We are also proposing amendments to the Resource Management Act to enable consistent environmental monitoring to support the new Environment Reporting Act.


The context for these reforms is four fold.


First, New Zealand is the only OECD country without a legal requirement for state of the environment reporting.  We need it to strengthen the integrity of our clean, green brand.  Without it, we are poorly equipped to contest those who question whether it is just a slick advertising brand.


Secondly, such reporting needs to be independent of Government.  The 2008 furore over Chapter 13 being excluded raised the suspicion that the report was being massaged away from uncomfortable conclusions.

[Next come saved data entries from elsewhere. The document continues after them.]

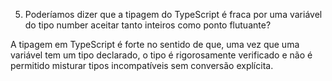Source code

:5. Poderíamos dizer que a tipagem do TypeScript é fraca por uma variável do tipo number aceitar tanto inteiros como ponto flutuante?

A tipagem em TypeScript é forte no sentido de que, uma vez que uma variável tem um tipo declarado, 
o tipo é rigorosamente verificado e não é permitido misturar tipos incompatíveis sem conversão explícita.

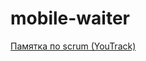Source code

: # mobile-waiter

[Памятка по scrum (YouTrack)](https://github.com/Zalanaar/mobile-waiter/blob/master/YouTrack.md)

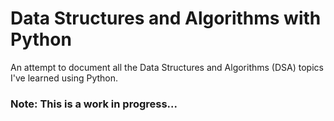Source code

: # Data Structures and Algorithms with Python
An attempt to document all the Data Structures and Algorithms (DSA) topics I've learned using Python.

### Note: This is a work in progress...
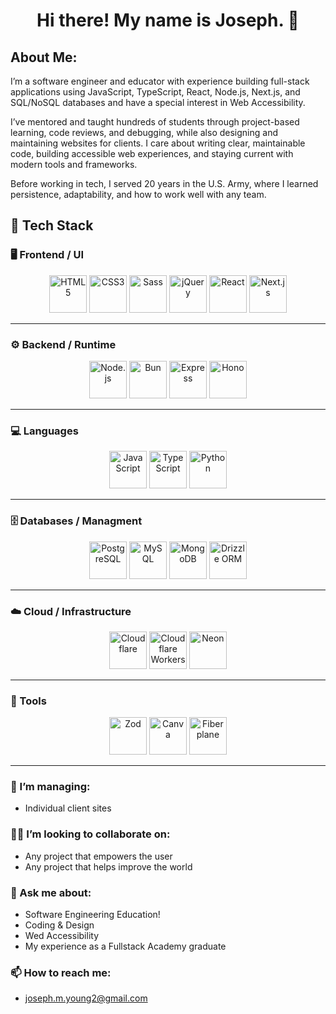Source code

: # <p align="center">Hi there! My name is Joseph. 👋</p>
<p align="center">
  </p>
  
## About Me:
I’m a software engineer and educator with experience building full-stack applications using JavaScript, TypeScript, React, Node.js, Next.js, and SQL/NoSQL databases and have a special interest in Web Accessibility.

I’ve mentored and taught hundreds of students through project-based learning, code reviews, and debugging, while also designing and maintaining websites for clients. I care about writing clear, maintainable code, building accessible web experiences, and staying current with modern tools and frameworks. 

Before working in tech, I served 20 years in the U.S. Army, where I learned persistence, adaptability, and how to work well with any team.

## 🧩 Tech Stack

### 🖥️ Frontend / UI
<div align="center">
  <img src="https://cdn.jsdelivr.net/gh/devicons/devicon/icons/html5/html5-original-wordmark.svg" alt="HTML5" width="60" height="60"/>
  <img src="https://cdn.jsdelivr.net/gh/devicons/devicon/icons/css3/css3-original-wordmark.svg" alt="CSS3" width="60" height="60"/>
  <img src="https://cdn.jsdelivr.net/gh/devicons/devicon/icons/sass/sass-original.svg" alt="Sass" width="60" height="60"/>
  <img src="https://cdn.jsdelivr.net/gh/devicons/devicon/icons/jquery/jquery-plain-wordmark.svg" alt="jQuery" width="60" height="60"/>
  <img src="https://cdn.jsdelivr.net/gh/devicons/devicon/icons/react/react-original-wordmark.svg" alt="React" width="60" height="60"/>
  <img src="https://cdn.jsdelivr.net/gh/devicons/devicon/icons/nextjs/nextjs-original.svg" alt="Next.js" width="60" height="60"/>
</div>

---

### ⚙️ Backend / Runtime
<div align="center">
  <img src="https://cdn.jsdelivr.net/gh/devicons/devicon/icons/nodejs/nodejs-original.svg" alt="Node.js" width="60" height="60"/>
  <img src="https://cdn.jsdelivr.net/gh/devicons/devicon/icons/bun/bun-original.svg" alt="Bun" width="60" height="60"/>
  <img src="https://cdn.jsdelivr.net/gh/devicons/devicon/icons/express/express-original.svg" alt="Express" width="60" height="60"/>
  <img src="https://hono.dev/images/logo.svg" alt="Hono" width="60" height="60"/>
</div>

---

### 💻 Languages
<div align="center">
  <img src="https://cdn.jsdelivr.net/gh/devicons/devicon/icons/javascript/javascript-plain.svg" alt="JavaScript" width="60" height="60"/>
  <img src="https://cdn.jsdelivr.net/gh/devicons/devicon/icons/typescript/typescript-original.svg" alt="TypeScript" width="60" height="60"/>
  <img src="https://cdn.jsdelivr.net/gh/devicons/devicon/icons/python/python-original.svg" alt="Python" width="60" height="60"/>
</div>

---

### 🗄️ Databases / Managment
<div align="center">
  <img src="https://cdn.jsdelivr.net/gh/devicons/devicon/icons/postgresql/postgresql-original-wordmark.svg" alt="PostgreSQL" width="60" height="60"/>
  <img src="https://cdn.jsdelivr.net/gh/devicons/devicon/icons/mysql/mysql-original.svg" alt="MySQL" width="60" height="60"/>
  <img src="https://cdn.jsdelivr.net/gh/devicons/devicon/icons/mongodb/mongodb-original.svg" alt="MongoDB" width="60" height="60"/>
  <img src="https://images.ctfassets.net/sw4ojjqn6qvl/18smWj9R0PQ0yfsQurVCeu/3f47e4f9d73617ccd9a62be2c20de826/drizzle-logo.svg" alt="Drizzle ORM" width="60" height="60"/>
</div>

---

### ☁️ Cloud / Infrastructure
<div align="center">
  <img src="https://cdn.jsdelivr.net/gh/devicons/devicon/icons/cloudflare/cloudflare-original.svg" alt="Cloudflare" width="60" height="60"/>
  <img src="https://cdn.jsdelivr.net/gh/devicons/devicon/icons/cloudflareworkers/cloudflareworkers-original-wordmark.svg" alt="Cloudflare Workers" width="60" height="60"/>
  <img src="https://avatars.githubusercontent.com/u/77690634?s=48&v=4" alt="Neon" width="60" height="60"/>
</div>

---

### 🧰 Tools
<div align="center">
  <img src="https://zod.dev/logo/logo-glow.png" alt="Zod" width="60" height="60"/>
  <img src="https://cdn.jsdelivr.net/gh/devicons/devicon/icons/canva/canva-original.svg" alt="Canva" width="60" height="60"/>
  <img src="https://avatars.githubusercontent.com/u/61152955?s=200&v=4" alt="Fiberplane" width="60" height="60"/>
</div>

---

### 🔭 I’m managing:
- Individual client sites
### 🙋‍♂️ I’m looking to collaborate on:
- Any project that empowers the user
- Any project that helps improve the world
### 💬 Ask me about:
- Software Engineering Education!
- Coding & Design
- Wed Accessibility
- My experience as a Fullstack Academy graduate
### 📫 How to reach me:
- joseph.m.young2@gmail.com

If State of the Environment Reporting is to have integrity it must be neither public relations nor environmental advocacy.  It must just say it as it is.


Thirdly, we need to acknowledge that the deficiencies in our current environmental monitoring.  This problem was highlighted in the OECD 2007 environmental performance review of New Zealand.


Take the important issue of water quality.  Some Regional Councils monitor only areas of significant problems, some monitor areas used for recreation, others try to monitor a representative sample.  They each measure different things.  You can use the data to pretend there is no problem or to exaggerate the problem.


Time is wasted debating the data rather than addressing the problem.


The Land and Water Forum report noted the fragmented management of fresh water, and the monitoring of it, was contributing to poor outcomes and recommended this more consistent approach as part of the way forward.


Fourthly, this is part of a broader bluegreen agenda about improving New Zealand’s overall environmental governance.


First, we bolstered the Ministry for the Environment’s policy capability.  Then we introduced the new Environmental Protection Authority.  This third step strengthens the audit functions of the Parliamentary Commissioner for the Environment.


This new framework for New Zealand’s natural resources mirrors the well accepted best practice governance arrangements for managing our country’s financial resources – Treasury as policy advisor, the Reserve Bank as arms-length regulator, complemented by Parliament's Controller and Auditor-General.


This new role will strengthen the Parliamentary Commissioner for the Environment's other work.  When you read the titles of the PCE’s approximately 200 reports over its 25-year history, it feels a bit scatter gun.


Being responsible for pulling together a comprehensive state of the environment report will help the office identify where there are holes in our environmental systems and where further inquires can most make a difference.


The final point I wish to make this evening is that this proposal should not be considered a criticism of the Commissioner’s past roles; rather a complement.


Over 25 years, Helen Hughes, Morgan Williams and Jan Wright have carved out a heritage of genuine independence.  Whether it be reports on 1080, on Growing for Good, or on Coastal Management, the public has come to trust the office as a brave straight shooter.  That is exactly the foundation needed on which to build this new role of statutory environmental reporting.


The Government looks forward to public discussion on the proposed new Environmental Reporting Act with submissions closing in October, a symposium planned for next February, and legislation intended for next year.  Our intention, if we are privileged to lead the next Government, would be for the PCE to produce the first report in 2013.


I met recently with my Japanese counterpart in Tokyo.  He joked that I must have the easiest job in the Cabinet room given his perception of New Zealand’s near perfect environment, a perspective you could appreciate when he was grappling with the fallout from the Fukushima nuclear power plant.


While I assured him he was incorrect, it is a reminder of how richly blessed we are with our environment, and how important it is that we keep it that way.


My congratulations again to the three commissioners and their staff for their contribution over 25 years.


There is much to be proud of but still much to do.